D’après la conception d’une ontologie du droit que je poursuis ici, le droit est conçu comme une ample institution sociale dont les éléments sont normatifs, personnels et organisationnels. Y appartient aussi l’entière pratique sociale et juridique.
Le droit ne peut donc être réduit à l’ordre juridique, c’est à dire à un système de normes juridiques en vigueur. Il est construit, en réalité, comme un complexe de normes, d’actions, de fins et de valeurs. Dans ce système d’interaction sociale et politique sont englobés tous les discours qui construisent la volonté politique ainsi que, en dernier ressort, les discours de formation et d’application des normes juridiques.

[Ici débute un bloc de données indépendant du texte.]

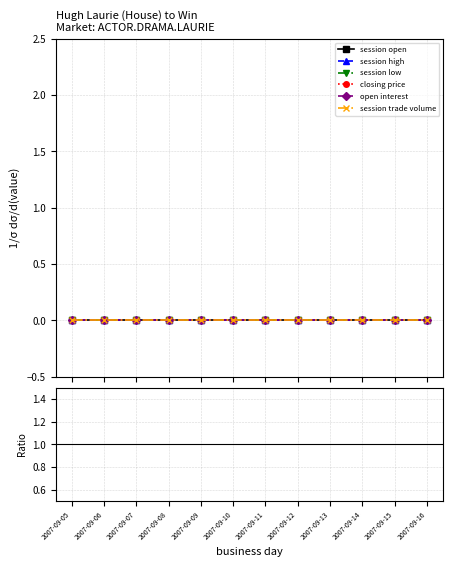

At which category does the chart reach its minimum across all series?

2007-09-05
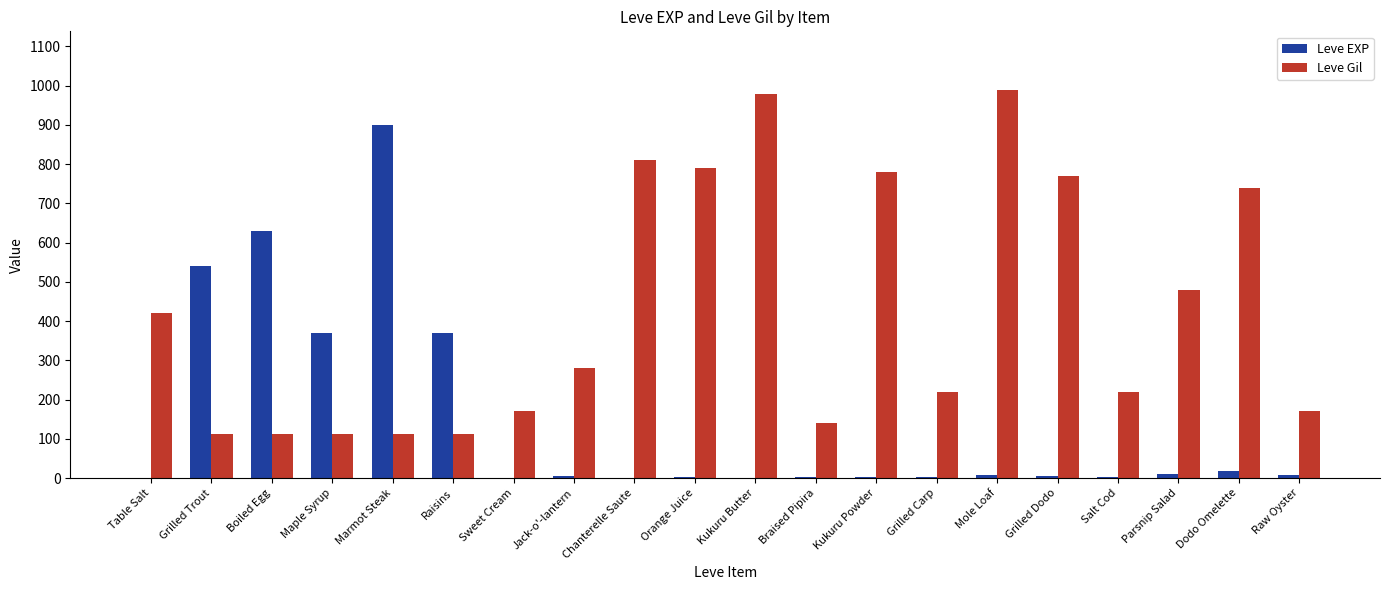

What is the sum of all Leve EXP values?

2881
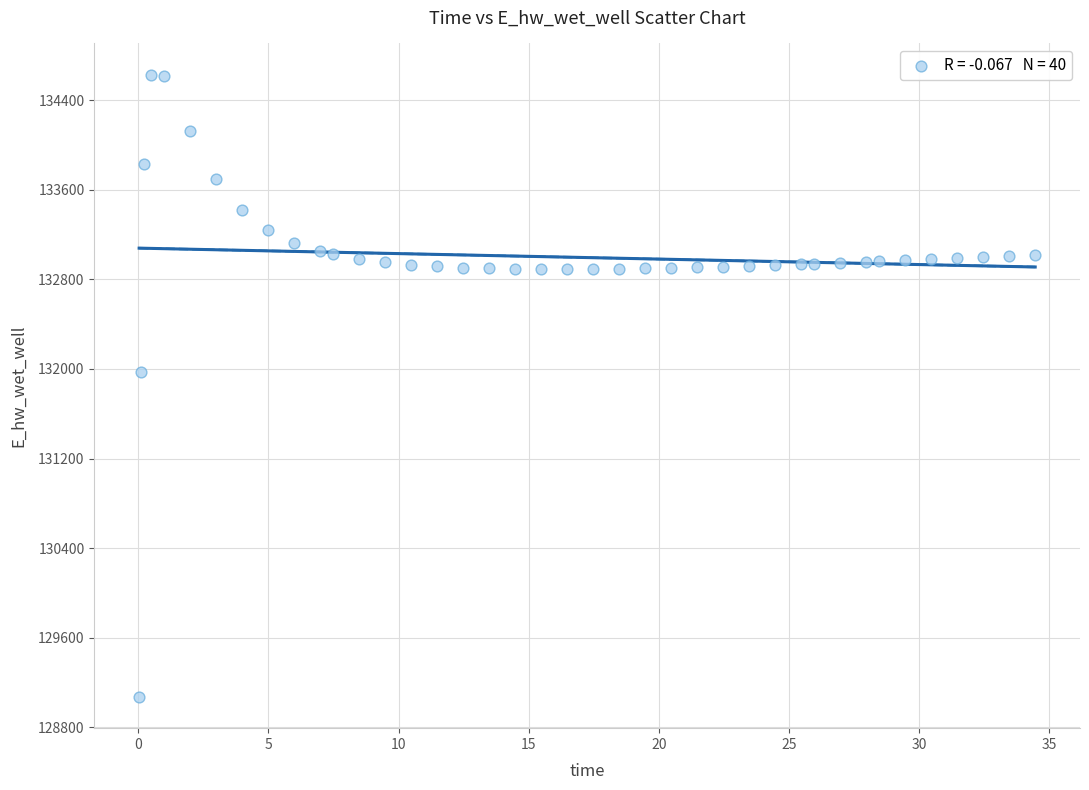

What is the range of Y values (max minus min)?

5557.7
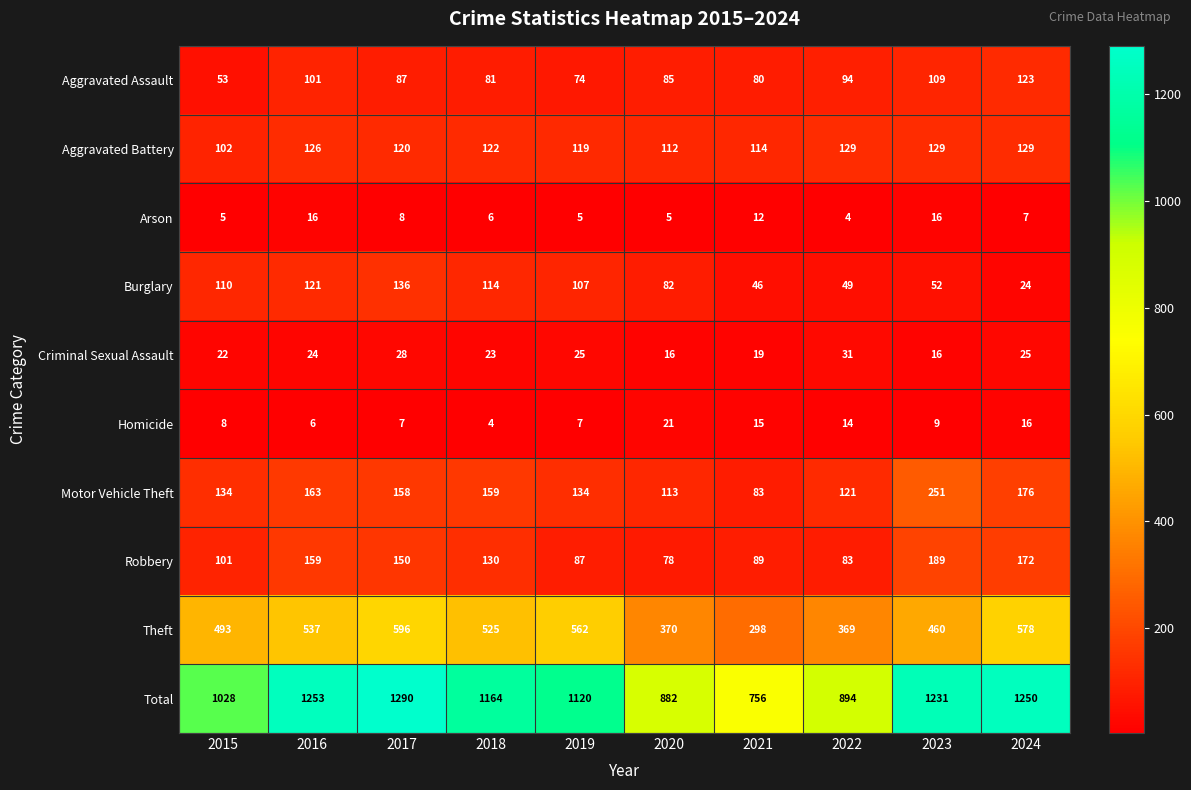

At 2016, list the series in order from largest to smallest.

Total, Theft, Motor Vehicle Theft, Robbery, Aggravated Battery, Burglary, Aggravated Assault, Criminal Sexual Assault, Arson, Homicide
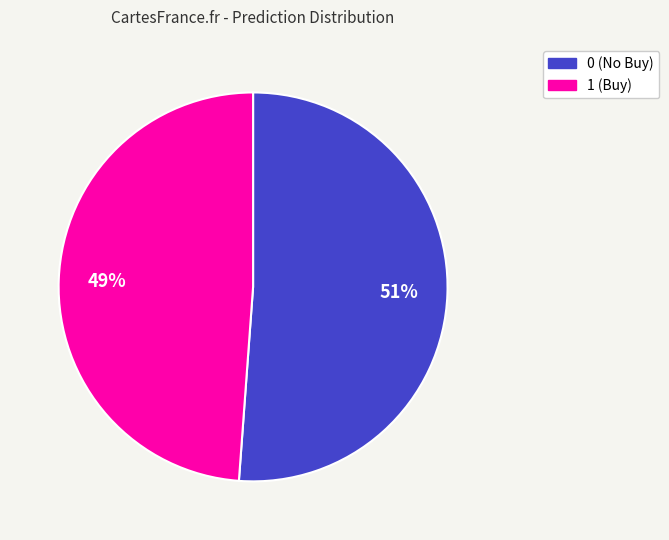

To the nearest percent, what is the difference between the 0 and 1 slice percentages?

2%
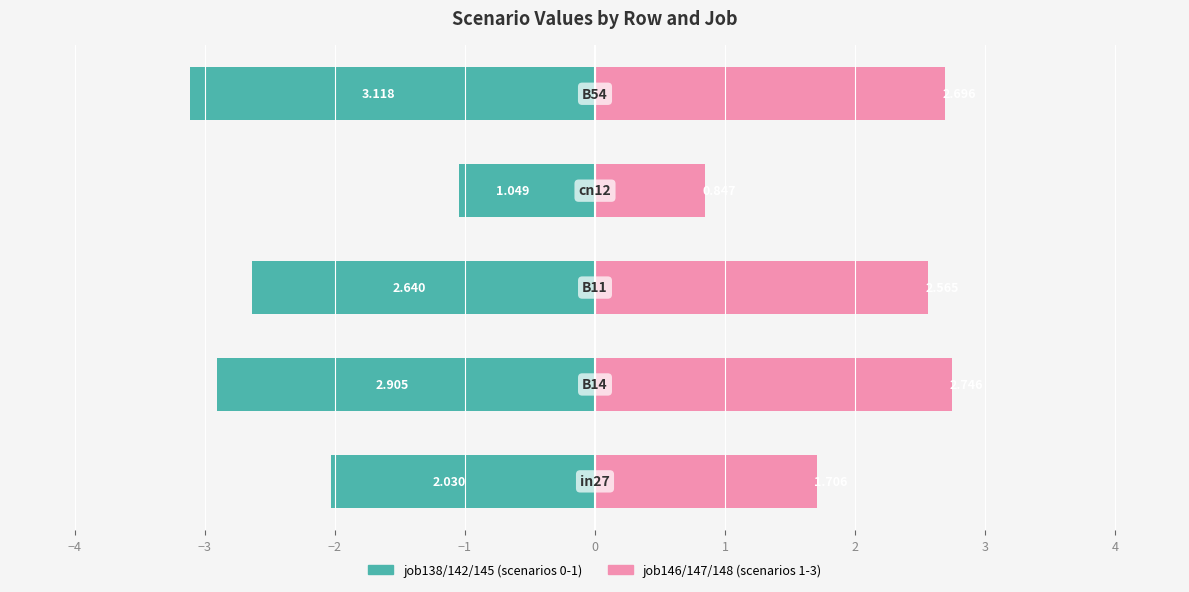

Reading left to right, what are all the values shown in this chart?

job138/142/145 (scenarios 0-1): -2.0	-2.9	-2.6	-1.0	-3.1
job146/147/148 (scenarios 1-3): 1.7	2.7	2.6	0.8	2.7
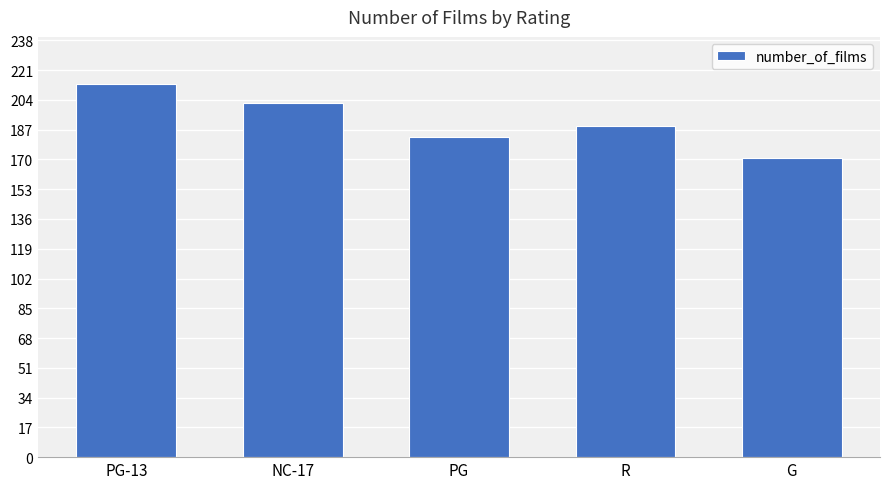

Rank the categories by value from highest to lowest.

PG-13, NC-17, R, PG, G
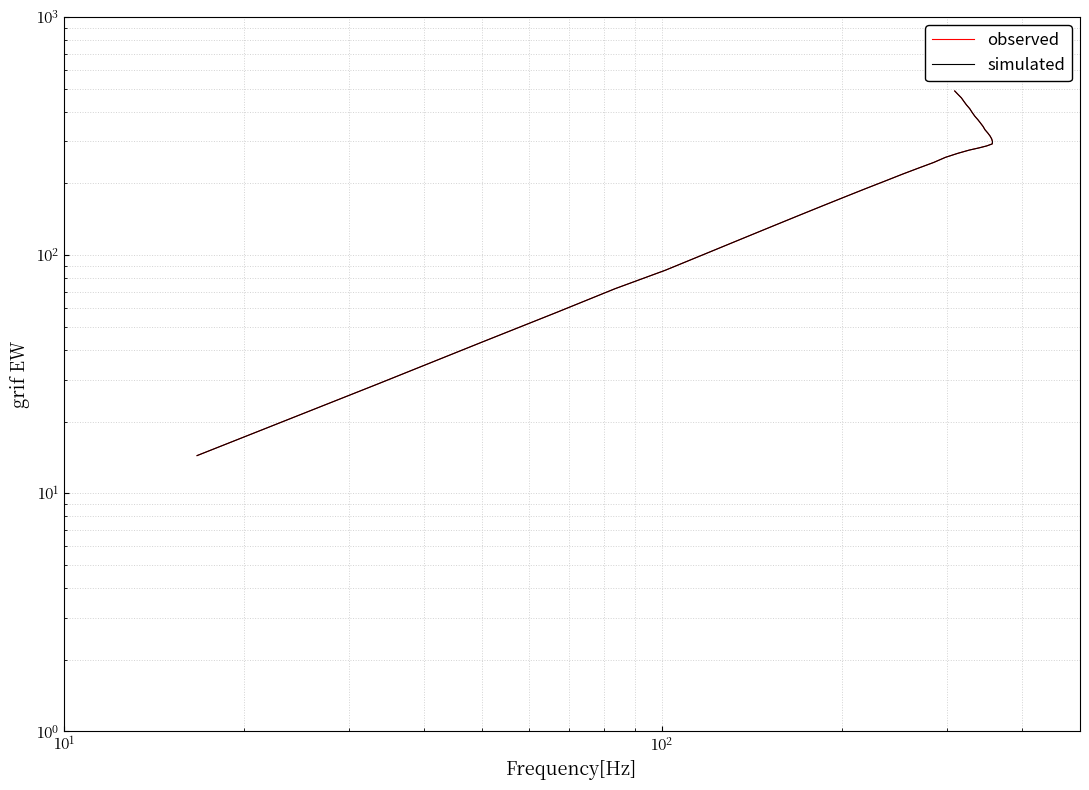

What is the minimum value shown in the chart?

14.4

On aspire, ici. à intégrer les valeurs qui prédominent en société, à un moment donné, dans le contenu des normes juridiques qu’on adopte. Ce processus n’est ni technique ni automatique. C’est le discours où se rejoignent les positions divergentes des participants en compétition, par une argumentation rationnelle.
L’analyse que nous avons menée jusqu’ici démontre que le droit possède, comme élément constitutif de son ontologie, un contenu éthique et que l’éthique qui y est englobée est celle variée, non uniforme, de la société pluraliste contemporaine.
La volonté politique qui se forme dans les discours socio-politiques et qui, en fin du compte, prend la figure d’une réglementation juridique (un système de règles de droit) donne naissance à une multitude de droits, d’obligations, de compétences et de responsabilités.
Un autre élément constitutif du droit est sa force obligatoire. C´est la validité des normes juridiques qui produit l’obligation pour tous de suivre leur préceptes. La validité des normes juridiques ne provient pas, directement, des valeurs morales impliquées dans ces normes. Ce sont des conditions constitutionnelles qui déterminent de plus près la validité des normes juridiques établies d’après ces conditions.
Cependant, le caractère constitutionnel de l’obligatoriété des normes juridiques, dans des systèmes juridiques développés, est à la fois formel et empreint de contenu, étant donné le lien étroit entre normes juridiques et valeurs de la morale sociale.
La mesure, par laquelle le droit réalise ses fins, explicite et réalise les valeurs dont il se voit obligé, exprime le contenu et le degré de la justice sociale qui figure en son sein. Alors, il n’y a pas un droit qualifié, tout court, de juste ou d’injuste. Le contenu des valeurs réalisées par le droit et le degré de cette réalisation démontrent l’ampleur de la justice qu’on a atteinte dans une société à un moment donné de son histoire15Pour plus de détails cf. mon étude « Droit et justice sociale reconsidérée », dans Mélanges Jean-Louis Bergel (à paraître).. Cette justice domine l’ontologie de tout droit.